» **Data**
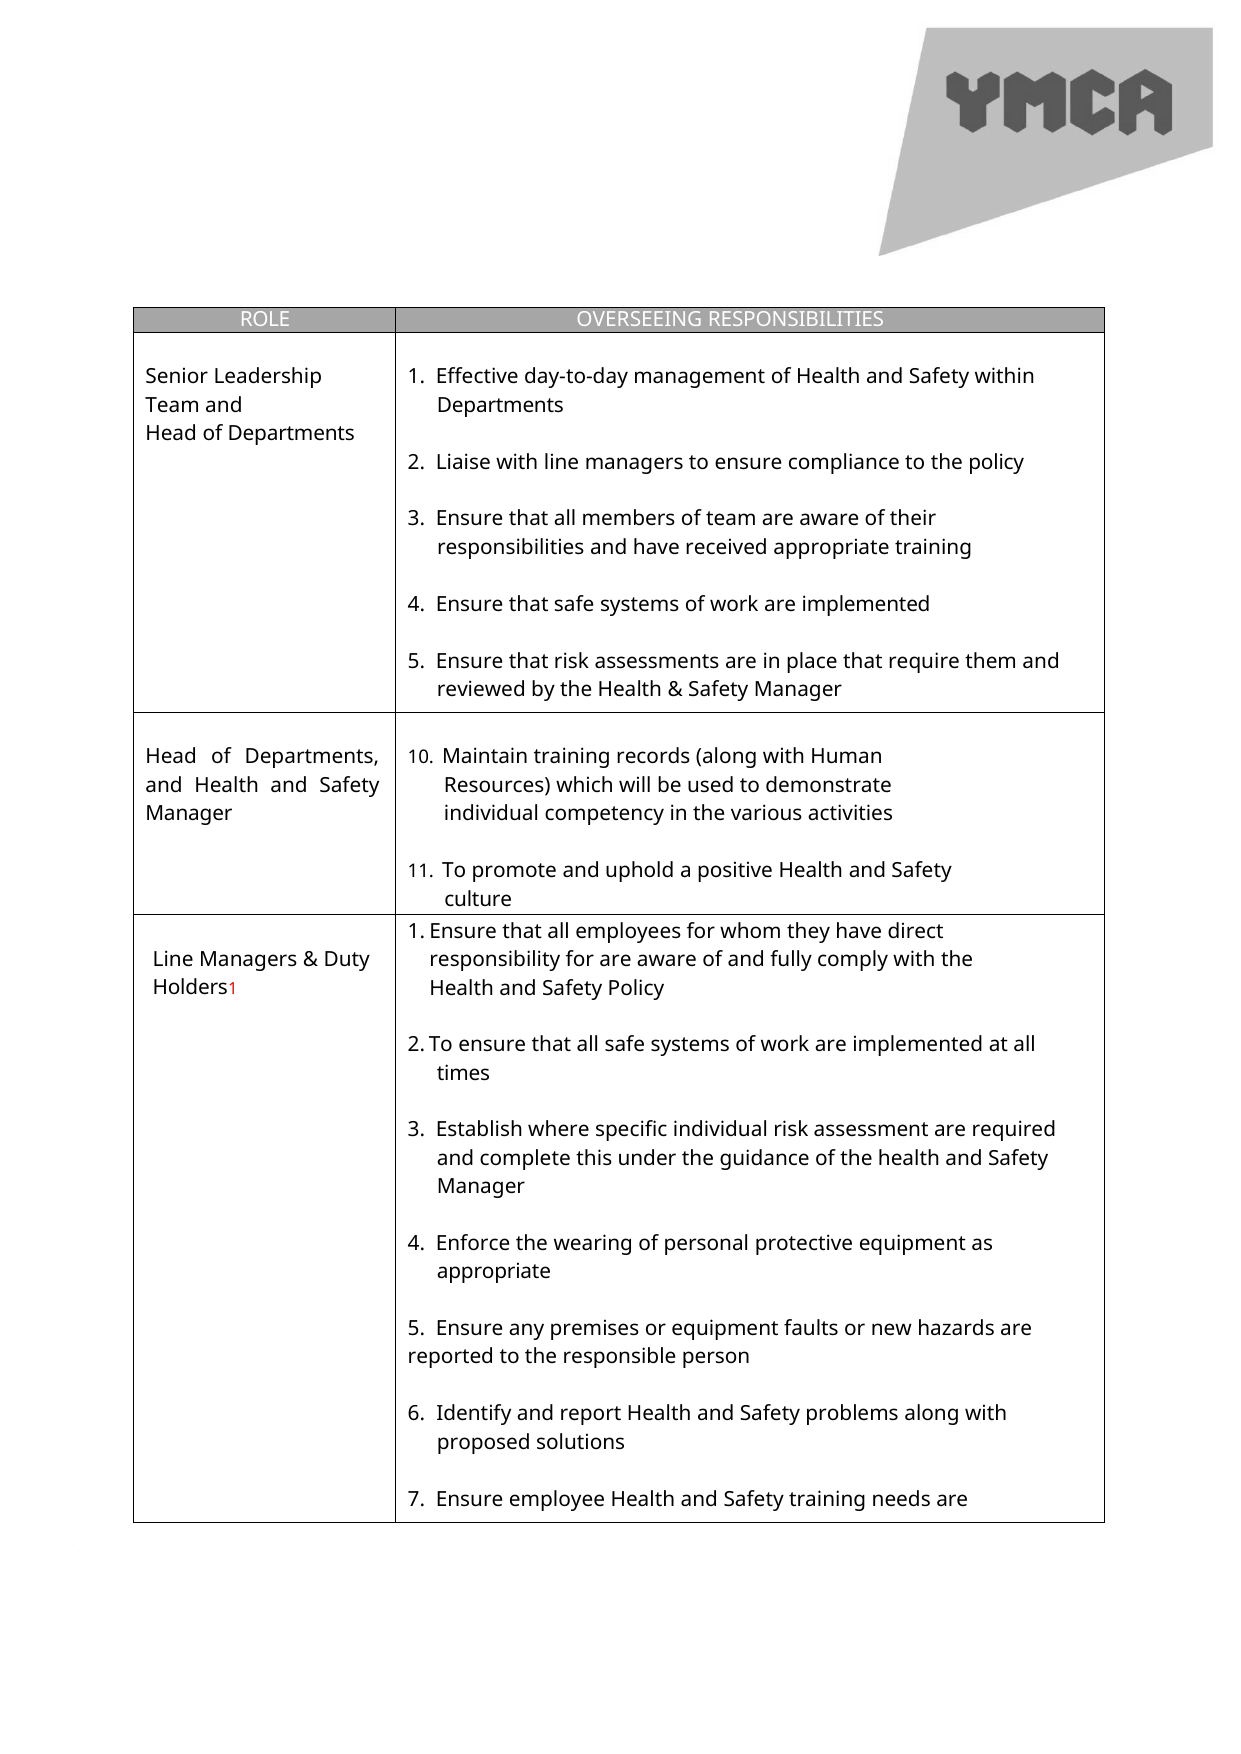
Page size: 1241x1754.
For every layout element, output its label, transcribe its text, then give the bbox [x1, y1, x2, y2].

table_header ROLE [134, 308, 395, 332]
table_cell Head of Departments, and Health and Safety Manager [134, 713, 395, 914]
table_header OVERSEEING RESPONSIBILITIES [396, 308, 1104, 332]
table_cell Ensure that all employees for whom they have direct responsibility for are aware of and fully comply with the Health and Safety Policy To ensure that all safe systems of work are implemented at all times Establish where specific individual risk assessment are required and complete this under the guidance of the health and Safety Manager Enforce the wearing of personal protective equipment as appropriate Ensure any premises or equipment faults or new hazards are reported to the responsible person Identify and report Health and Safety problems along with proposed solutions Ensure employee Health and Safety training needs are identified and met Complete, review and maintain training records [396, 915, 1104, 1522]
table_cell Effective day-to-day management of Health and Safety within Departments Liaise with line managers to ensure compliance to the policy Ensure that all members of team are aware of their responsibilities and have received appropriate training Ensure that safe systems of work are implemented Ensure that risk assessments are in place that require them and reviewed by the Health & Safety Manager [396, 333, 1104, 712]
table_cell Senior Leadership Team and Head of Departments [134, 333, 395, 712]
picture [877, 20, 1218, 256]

» **About this task**
Pictures aside, restate the entries word for word.

» **Answer box**
Page size: 1241x1754.
For every layout element, output its label, transcribe its text, then give the bbox [x1, y1, x2, y2].

table_header ROLE [134, 308, 395, 332]
table_cell Head of Departments, and Health and Safety Manager [134, 713, 395, 914]
table_header OVERSEEING RESPONSIBILITIES [396, 308, 1104, 332]
table_cell Ensure that all employees for whom they have direct responsibility for are aware of and fully comply with the Health and Safety Policy To ensure that all safe systems of work are implemented at all times Establish where specific individual risk assessment are required and complete this under the guidance of the health and Safety Manager Enforce the wearing of personal protective equipment as appropriate Ensure any premises or equipment faults or new hazards are reported to the responsible person Identify and report Health and Safety problems along with proposed solutions Ensure employee Health and Safety training needs are identified and met Complete, review and maintain training records [396, 915, 1104, 1522]
table_cell Effective day-to-day management of Health and Safety within Departments Liaise with line managers to ensure compliance to the policy Ensure that all members of team are aware of their responsibilities and have received appropriate training Ensure that safe systems of work are implemented Ensure that risk assessments are in place that require them and reviewed by the Health & Safety Manager [396, 333, 1104, 712]
table_cell Senior Leadership Team and Head of Departments [134, 333, 395, 712]
picture [877, 20, 1218, 256]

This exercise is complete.